Opinion: the true cost of building consents

Publish Date : 22 May 2018
Penny Pirrit
Penny Pirrit, Director Regulatory Services

In an opinion piece in the NZ Herald last weekestate agency manager Paul Lochore criticised the costs relating to building and resource consents. Penny Pirrit, Auckland Council's Director Regulatory Services, sets the record straight.

Auckland Council is more than happy to share information about the costs associated with ensuring that Aucklanders live and work in safe buildings that meet the regulatory requirements of central government’s Building Act.
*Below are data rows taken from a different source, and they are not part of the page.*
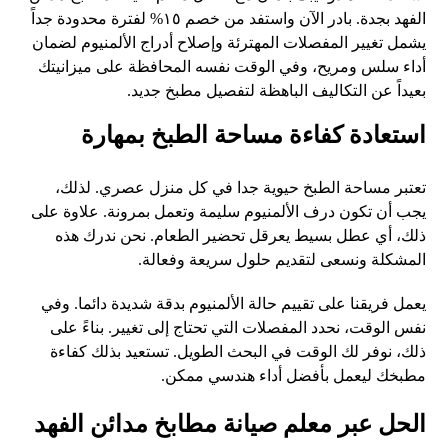
الفهد بجدة. بادر الآن واستفد من خصم ١٥% لفترة محدودة جداً
يشمل تغيير المفصلات المهترئة وإصلاح أدراج الألمنيوم لضمان
أداء سلس ومريح، وفي الوقت نفسه المحافظة على ميزانيتك
بعيداً عن التكاليف الباهظة لتفصيل مطبخ جديد.
استعادة كفاءة مساحة الطبخ بمهارة
تعتبر مساحة الطبخ حيوية جدا في كل منزل عصري. لذلك،
يجب أن تكون درف الألمنيوم سليمة وتعمل بمرونة. علاوة على
ذلك، أي عطل بسيط يعرقل تحضير الطعام. نحن ندرك هذه
المشكلة ونسعى لتقديم حلول سريعة وفعالة.
يعمل فريقنا على تقييم حالة الألمنيوم بدقة شديدة دائما. وفي
نفس الوقت، نحدد المفصلات التي تحتاج إلى تغيير. بناءً على
ذلك، نوفر لك الوقت في البحث الطويل. تستعيد بذلك كفاءة
مطبخك ليعمل بأفضل أداء هندسي ممكن.
الحل عبر معلم صيانة مطابخ مدائن الفهد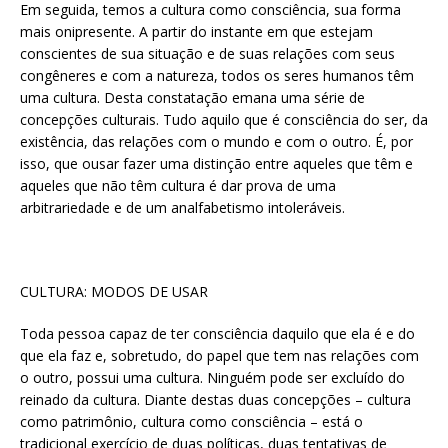
Em seguida, temos a cultura como consciência, sua forma
mais onipresente. A partir do instante em que estejam
conscientes de sua situação e de suas relações com seus
congêneres e com a natureza, todos os seres humanos têm
uma cultura. Desta constatação emana uma série de
concepções culturais. Tudo aquilo que é consciência do ser, da
existência, das relações com o mundo e com o outro. É, por
isso, que ousar fazer uma distinção entre aqueles que têm e
aqueles que não têm cultura é dar prova de uma
arbitrariedade e de um analfabetismo intoleráveis.
CULTURA: MODOS DE USAR
Toda pessoa capaz de ter consciência daquilo que ela é e do
que ela faz e, sobretudo, do papel que tem nas relações com
o outro, possui uma cultura. Ninguém pode ser excluído do
reinado da cultura. Diante destas duas concepções – cultura
como patrimônio, cultura como consciência – está o
tradicional exercício de duas políticas, duas tentativas de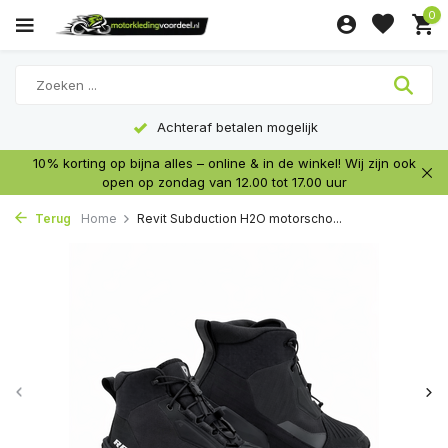
0
Achteraf betalen mogelijk
10% korting op bijna alles – online & in de winkel! Wij zijn ook
open op zondag van 12.00 tot 17.00 uur
Terug
Home
Revit Subduction H2O motorscho...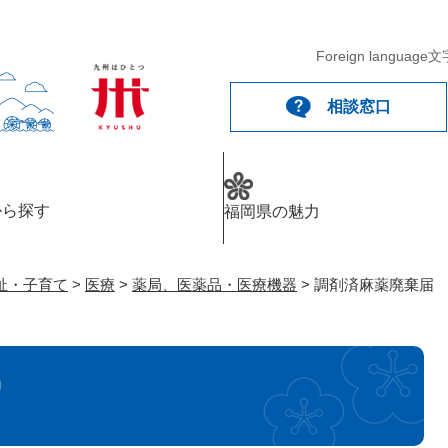
メニューを飛ばして本文へ
Foreign language
文
相談窓口
から探す
福岡県の魅力
祉・子育て
>
医療
>
薬局、医薬品・医療機器
>
調剤済麻薬廃棄届
届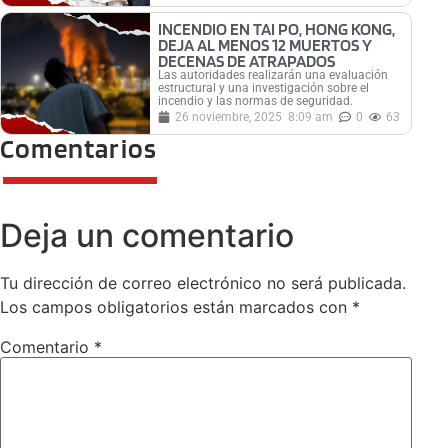
INCENDIO EN TAI PO, HONG KONG,
DEJA AL MENOS 12 MUERTOS Y
DECENAS DE ATRAPADOS
Las autoridades realizarán una evaluación
estructural y una investigación sobre el
incendio y las normas de seguridad.
26 noviembre, 2025
8:09 am
0
63
Comentarios
Deja un comentario
Tu dirección de correo electrónico no será publicada.
Los campos obligatorios están marcados con
*
Comentario
*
We also welcome the opportunity to correct some of the misinformation in Mr Lochore’s article, such as the statement that it takes two years on average to get a building consent processed through the council.

As with many types of applications, we are totally reliant on the quality of information provided by the applicant. We assess plans and specifications in consent applications to ensure the proposed building work will comply with the Building Code. When we are satisfied that these meet the requirements, we issue a building consent for the work to proceed.

For the average application, where all paperwork is in order, it takes 17 statutory days for consent to be issued.

To provide context, annually Auckland Council processes more than 23,000 consents and undertakes more than 132,000 building inspections. We acknowledge that we are having difficulties finding and retaining people in a buoyant market but we are working hard to ensure we meet the needs of our customers.

Those who work in building consents are highly regarded specialists in their area, with considerable expertise in advising and interpreting laws and standards. It is their work that guarantees Auckland’s buildings meet the rigorous – and necessary – standards that control the construction of buildings.

Rather than being a gravy train, as opined by Mr Lochore, local authority building fees are a user-pays service; this is far from being a money-making scheme. Building fees are charged to those that are building, as opposed to being funded by the ratepayer.

Interestingly, research conducted by Beacon and the New Zealand Institute of Economic Research in 2015 showed construction as the largest expense in the building process (51 per cent). In comparison, council consenting costs were estimated at 4 per cent of the total cost.

Without knowing the address or specific circumstances of Mr Lochore’s young relative, we cannot provide an exact breakdown of the $69,000 allegedly spent in consent fees. However, our building consent fees are set out quite clearly on the Auckland Council website and are a fraction of the sum Mr Lochore claims.

It is our belief that the $69,000 Mr Lochore refers to is the contribution to paying for the new or upgraded infrastructure required to service the new dwelling through Development Contributions (DCs) and Infrastructure Growth Charges (IGCs). Every new dwelling added to the city puts additional pressure on water infrastructure, roads, parks and other amenities. These charges ensure that the general ratepayer does not pay.

Once the building work is completed and it complies with the consented plans, inspections have been carried out and all necessary certificates have been supplied, then we will issue a Code Compliance Certificate (CCC), which confirms that all the requirements of the Building Code have been met.

Auckland Council has been working hard to improve its performance in this area and is pleased to report that 95 per cent of CCCs are issued within 20 statutory days. Clearly that leaves around 5 per cent that are outliers, and I appreciate the frustrations that come with delays. Typically, these are situations where we haven’t been provided with the correct information and processing has been put on hold while we wait for it.

Gaining a Code Compliance Certificate is the end of the building process and is a signal to those living in the house, lenders and future buyers that the property has been built in accordance with the Building Code.

You can live in a house without a CCC being issued and, in fact, some people never get a CCC – although that is rare given that it is a key mortgage requirement.

Our building consent process is not perfect. We always have room to improve and are very interested in hearing of less-than-satisfactory customer experiences so we can continue to develop. The building process is a partnership and if we are supplied with quality information then it is often a fast and straightforward experience. With this in mind we would welcome Mr Lochore’s relative contacting us to discuss the circumstances of his Code Compliance Certificate.